### TEXT SHOWN
********
This book is one of my favorite books to read to Axel. (Ours isn't in Portuguese though, I kinda feel jipped) The book is all about a baby that cries and cries and the animals try to fix it by, feeding, playing, and bathing, but no matter what they try the baby still cries "BOO HOO HOO", until they figure out the baby just needs to be put to bed. Ah problem solved. It's full of animal sounds and Axel loves it.
We love reading this book to Axel, but also we love saying "BOO HOO HOO!" to him when he is throwing one of his toddler fits (which seem to be more frequent lately, and mostly over popsicles). Most of the time he will laugh at us and kinda snap out of it, or he will get even more angry and throw an even bigger tantrum. (Which I'll admit, I find pretty funny too, I know I am such a good mom.)
I often times think about my own fits and my own moments where I am acting like the "Boo Hoo Baby" and people around me want to say "BOO HOO HOO AMY, just suck it up". I feel like right now, I am going through one of those said moments
In hind sight when we had Axel 5 weeks early, I was pretty lucky, but I didn't really know or appreciate how lucky I was at the time. For me my pregnancy with Axel was wonderful, and if you asked me then I would have told that I LOVED BEING PREGNANT. I really did, yeah sure it had it's hard moments but for the most part that was my attitude. Obviously, I couldn't wait to get pregnant again.
Fast forward to this pregnancy,...
Now before I go onto my "Boo Hoo" rant, I first need to say, I do know how blessed I am to be able to even get pregnant, and I am grateful that I am having another baby, and that soon this baby will be mine all mine, and I will be full of so much love for said baby, and it will be wonderful, and I will look at all my grotesque stretchmarks and saggy boobies with pride because they will remind me of her and how much joy she brings me daily.
Now that being said, this pregnancy has been H. A. R. D. HARD. I don't know maybe I am being punished for not having enough sympathy for my pregnant friends that had hard pregnancies. But this pregnancy was hard for me, but there was some wonderful too. Each time I get to hear her heart beat, ah wonderful, or the day we found out she was still with us, and we saw her tiny lima bean body and little heart beat ...ah wonderful or when she moves my ENTIRE stomach late at night, and it scares her daddy, that is oh soo wonderful. I can not wait to meet her, I know it will be fantastic, but I am also quite scared too. Because I feel like we are now getting into unknown territory, that from this point on, it will just be harder, and harder, and I am having a hard time coping enough as it is.
But I am SOOOO done being pregnant! I get it, I get that people have to go 40 weeks and then some and then deal the whole recovery process to get their babies, and I got to skip all the miserable weeks with Axel, even my recovery was ok, I mean I had a couple moments but all in all, it was nothing a few motrin couldn't fix. So I should just consider myself lucky, and deal with it. Why should I be any luckier than the next person?
********
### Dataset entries
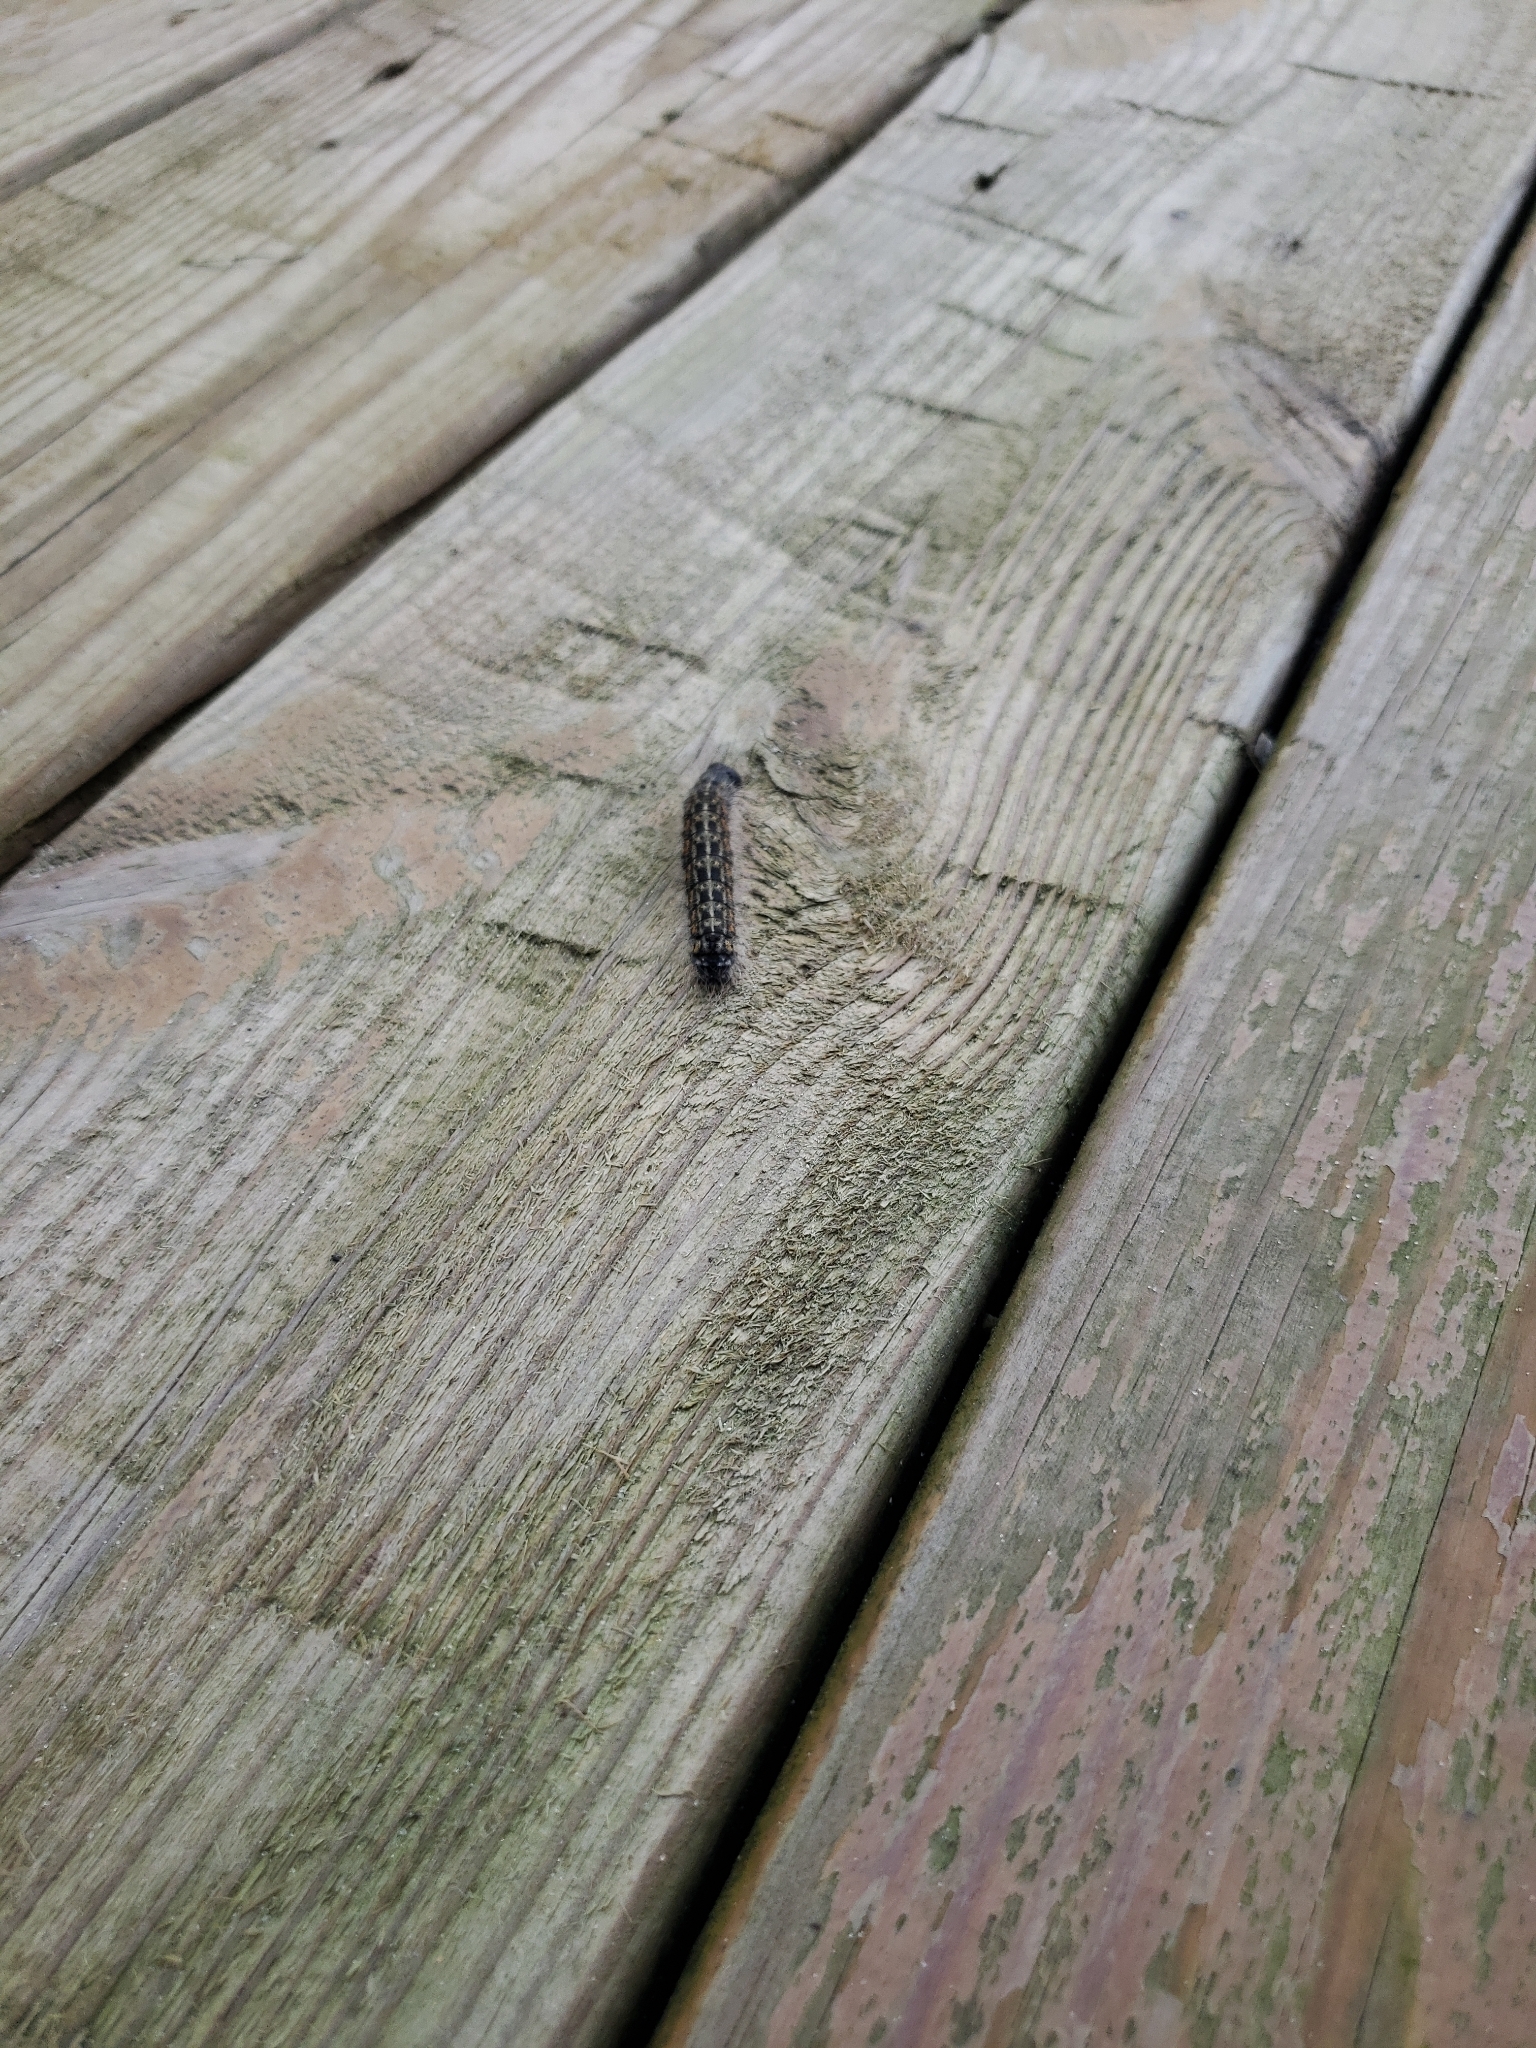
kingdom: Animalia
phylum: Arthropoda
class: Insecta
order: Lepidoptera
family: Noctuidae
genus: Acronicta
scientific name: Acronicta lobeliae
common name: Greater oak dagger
********
### WHAT THE TASK ASKS
Please pick up the blog post about the hard second pregnancy at the point where it stops, and keep writing it in the same voice.

### RESPONSE TO THE TASK
But, I just want to be done now, can I please please please have this baby already? Today, I feel like I can't even walk, I went to the grocery store because I don't want to be out of food when the baby comes (we had no food with Axel and had to go get bread on our way home from the hospital to make lunch, so see I had to do hard things too). I keep trying to prepare myself for her to come every single night and then I wake up and she hasn't and I am angry and frustrated. I have been in pain all day, and I feel like my tailbone is going to break. It hurts and I am ready to drive myself to the hospital to get her OUT. (Not that they would let me stay if I went, but I just want to be done.)
I hate not knowing what is going to happen or what to plan for, I am envious of my friends who had their first babies full term, because they know what to expect and how being in labor is going to feel and that they have the reassurance that they can do it, because they've done it before.
I feel like because Axel was early he was little, and easy to push out, I never really felt contractions long enough to know what they would feel like, and by then I was already at the hospital water broken on our way to deliver him anyway, I kinda could care less about contractions. But now, every time I get a Braxton hicks one I think is that the start, is this going to start labor?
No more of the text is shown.